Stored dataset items

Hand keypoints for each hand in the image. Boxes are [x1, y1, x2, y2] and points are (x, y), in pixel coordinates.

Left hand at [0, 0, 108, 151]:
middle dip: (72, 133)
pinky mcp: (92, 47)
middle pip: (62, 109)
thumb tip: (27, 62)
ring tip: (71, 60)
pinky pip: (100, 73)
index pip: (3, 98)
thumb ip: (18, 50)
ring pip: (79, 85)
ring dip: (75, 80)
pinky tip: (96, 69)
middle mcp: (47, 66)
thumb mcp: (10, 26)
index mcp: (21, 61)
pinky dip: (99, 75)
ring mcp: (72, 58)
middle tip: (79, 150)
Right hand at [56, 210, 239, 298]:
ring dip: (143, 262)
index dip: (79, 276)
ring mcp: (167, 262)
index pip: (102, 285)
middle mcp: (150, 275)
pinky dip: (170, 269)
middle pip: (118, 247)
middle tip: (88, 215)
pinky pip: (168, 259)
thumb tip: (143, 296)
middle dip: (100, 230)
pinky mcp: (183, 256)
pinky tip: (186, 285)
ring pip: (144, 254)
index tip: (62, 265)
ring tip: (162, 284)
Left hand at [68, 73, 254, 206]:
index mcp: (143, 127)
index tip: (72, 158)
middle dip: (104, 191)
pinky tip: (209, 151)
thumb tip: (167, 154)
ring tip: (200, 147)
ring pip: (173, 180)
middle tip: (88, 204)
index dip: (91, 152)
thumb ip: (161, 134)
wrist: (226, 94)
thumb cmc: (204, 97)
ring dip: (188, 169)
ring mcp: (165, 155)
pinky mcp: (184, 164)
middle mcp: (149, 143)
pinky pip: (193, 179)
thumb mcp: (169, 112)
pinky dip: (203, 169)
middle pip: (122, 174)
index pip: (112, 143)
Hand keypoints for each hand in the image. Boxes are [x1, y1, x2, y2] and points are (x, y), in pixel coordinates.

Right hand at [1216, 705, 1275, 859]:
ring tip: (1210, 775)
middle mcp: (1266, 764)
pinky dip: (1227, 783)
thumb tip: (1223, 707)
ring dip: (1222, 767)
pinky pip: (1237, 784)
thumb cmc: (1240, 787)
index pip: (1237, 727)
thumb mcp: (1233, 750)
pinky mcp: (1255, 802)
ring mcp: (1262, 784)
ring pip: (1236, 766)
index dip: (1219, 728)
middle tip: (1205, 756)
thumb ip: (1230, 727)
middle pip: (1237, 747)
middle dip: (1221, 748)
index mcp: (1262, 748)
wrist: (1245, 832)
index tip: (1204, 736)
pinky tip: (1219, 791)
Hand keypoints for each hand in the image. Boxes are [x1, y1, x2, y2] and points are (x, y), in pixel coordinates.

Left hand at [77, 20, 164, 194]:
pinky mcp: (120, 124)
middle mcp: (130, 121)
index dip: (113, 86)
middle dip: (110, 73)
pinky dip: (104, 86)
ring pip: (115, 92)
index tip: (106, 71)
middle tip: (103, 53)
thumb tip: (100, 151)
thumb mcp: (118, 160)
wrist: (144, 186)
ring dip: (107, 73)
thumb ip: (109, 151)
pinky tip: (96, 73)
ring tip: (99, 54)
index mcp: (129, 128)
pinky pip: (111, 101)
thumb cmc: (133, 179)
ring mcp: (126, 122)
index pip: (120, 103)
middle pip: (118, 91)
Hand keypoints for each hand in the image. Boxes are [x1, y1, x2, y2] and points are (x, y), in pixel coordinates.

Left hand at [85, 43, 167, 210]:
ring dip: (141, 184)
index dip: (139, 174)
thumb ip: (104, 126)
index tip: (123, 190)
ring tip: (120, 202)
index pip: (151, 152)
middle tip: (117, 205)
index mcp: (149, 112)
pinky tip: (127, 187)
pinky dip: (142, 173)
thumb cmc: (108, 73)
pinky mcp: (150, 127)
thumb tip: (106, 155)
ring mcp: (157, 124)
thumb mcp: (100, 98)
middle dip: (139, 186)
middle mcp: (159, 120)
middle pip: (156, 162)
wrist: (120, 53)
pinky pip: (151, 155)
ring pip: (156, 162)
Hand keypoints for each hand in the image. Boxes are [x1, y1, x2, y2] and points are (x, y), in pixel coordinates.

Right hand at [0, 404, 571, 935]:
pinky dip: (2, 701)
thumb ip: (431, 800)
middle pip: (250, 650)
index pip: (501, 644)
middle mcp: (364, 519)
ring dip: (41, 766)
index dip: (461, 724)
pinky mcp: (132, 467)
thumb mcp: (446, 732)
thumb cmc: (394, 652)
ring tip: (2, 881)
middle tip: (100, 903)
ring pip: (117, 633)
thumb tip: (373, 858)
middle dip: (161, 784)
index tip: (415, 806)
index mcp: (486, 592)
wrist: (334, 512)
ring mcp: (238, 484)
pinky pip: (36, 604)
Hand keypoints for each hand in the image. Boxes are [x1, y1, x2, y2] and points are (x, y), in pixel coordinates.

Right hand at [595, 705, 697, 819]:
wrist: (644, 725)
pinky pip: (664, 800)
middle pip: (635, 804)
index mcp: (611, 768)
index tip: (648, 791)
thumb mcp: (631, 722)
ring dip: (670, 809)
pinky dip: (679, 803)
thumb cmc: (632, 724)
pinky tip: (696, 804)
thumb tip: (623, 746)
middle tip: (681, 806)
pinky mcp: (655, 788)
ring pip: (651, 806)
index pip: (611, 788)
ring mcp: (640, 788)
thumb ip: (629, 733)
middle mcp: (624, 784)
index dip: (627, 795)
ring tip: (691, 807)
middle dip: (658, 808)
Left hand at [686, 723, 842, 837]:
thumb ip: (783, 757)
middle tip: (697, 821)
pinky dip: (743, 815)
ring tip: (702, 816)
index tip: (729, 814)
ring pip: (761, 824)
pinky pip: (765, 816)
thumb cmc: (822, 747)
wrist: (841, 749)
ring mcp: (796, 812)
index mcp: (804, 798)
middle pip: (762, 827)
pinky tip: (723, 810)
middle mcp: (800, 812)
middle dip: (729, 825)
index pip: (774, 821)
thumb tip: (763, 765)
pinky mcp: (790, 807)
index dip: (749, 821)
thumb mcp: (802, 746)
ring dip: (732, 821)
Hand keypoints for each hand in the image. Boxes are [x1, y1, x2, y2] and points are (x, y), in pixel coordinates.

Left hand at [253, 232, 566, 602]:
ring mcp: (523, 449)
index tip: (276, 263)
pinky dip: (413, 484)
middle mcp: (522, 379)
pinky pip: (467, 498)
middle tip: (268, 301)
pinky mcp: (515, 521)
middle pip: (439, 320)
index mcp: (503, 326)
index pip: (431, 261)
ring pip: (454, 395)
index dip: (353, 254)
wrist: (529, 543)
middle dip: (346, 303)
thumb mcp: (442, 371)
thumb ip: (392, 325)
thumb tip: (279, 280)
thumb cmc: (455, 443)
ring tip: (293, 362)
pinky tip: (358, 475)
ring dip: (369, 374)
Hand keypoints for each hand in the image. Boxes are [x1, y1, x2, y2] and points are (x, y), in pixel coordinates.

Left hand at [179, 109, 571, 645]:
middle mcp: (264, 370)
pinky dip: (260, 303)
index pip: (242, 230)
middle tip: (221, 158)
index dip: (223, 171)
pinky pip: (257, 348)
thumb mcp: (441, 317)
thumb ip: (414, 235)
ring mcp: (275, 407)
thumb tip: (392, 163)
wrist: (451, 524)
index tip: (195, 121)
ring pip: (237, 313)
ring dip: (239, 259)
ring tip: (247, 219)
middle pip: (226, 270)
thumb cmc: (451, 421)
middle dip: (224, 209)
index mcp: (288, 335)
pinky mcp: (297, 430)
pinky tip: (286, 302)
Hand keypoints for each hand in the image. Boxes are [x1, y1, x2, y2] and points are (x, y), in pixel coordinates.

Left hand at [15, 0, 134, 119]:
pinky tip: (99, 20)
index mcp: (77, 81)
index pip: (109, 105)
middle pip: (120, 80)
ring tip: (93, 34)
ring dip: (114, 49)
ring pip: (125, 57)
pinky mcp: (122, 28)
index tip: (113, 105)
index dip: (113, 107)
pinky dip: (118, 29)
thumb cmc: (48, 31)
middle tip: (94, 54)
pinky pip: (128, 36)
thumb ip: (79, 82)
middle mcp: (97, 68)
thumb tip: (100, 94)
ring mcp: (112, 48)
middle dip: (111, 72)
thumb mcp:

Problem details :: Begin with the line above that has "middle mcp: (149, 143)" and continue through the line that has "middle pip: (1237, 747)", setting each one down exactly. Stop there.

Exercise answer ::
middle mcp: (149, 143)
pinky pip: (193, 179)
thumb mcp: (169, 112)
pinky dip: (203, 169)
middle pip: (122, 174)
index pip: (112, 143)
Hand keypoints for each hand in the image. Boxes are [x1, y1, x2, y2] and points are (x, y), in pixel coordinates.

Right hand at [1216, 705, 1275, 859]:
ring tip: (1210, 775)
middle mcp: (1266, 764)
pinky dip: (1227, 783)
thumb tip: (1223, 707)
ring dip: (1222, 767)
pinky pip: (1237, 784)
thumb cmc: (1240, 787)
index pip: (1237, 727)
thumb mcp: (1233, 750)
pinky mcp: (1255, 802)
ring mcp: (1262, 784)
ring pip: (1236, 766)
index dip: (1219, 728)
middle tip: (1205, 756)
thumb ip: (1230, 727)
middle pip: (1237, 747)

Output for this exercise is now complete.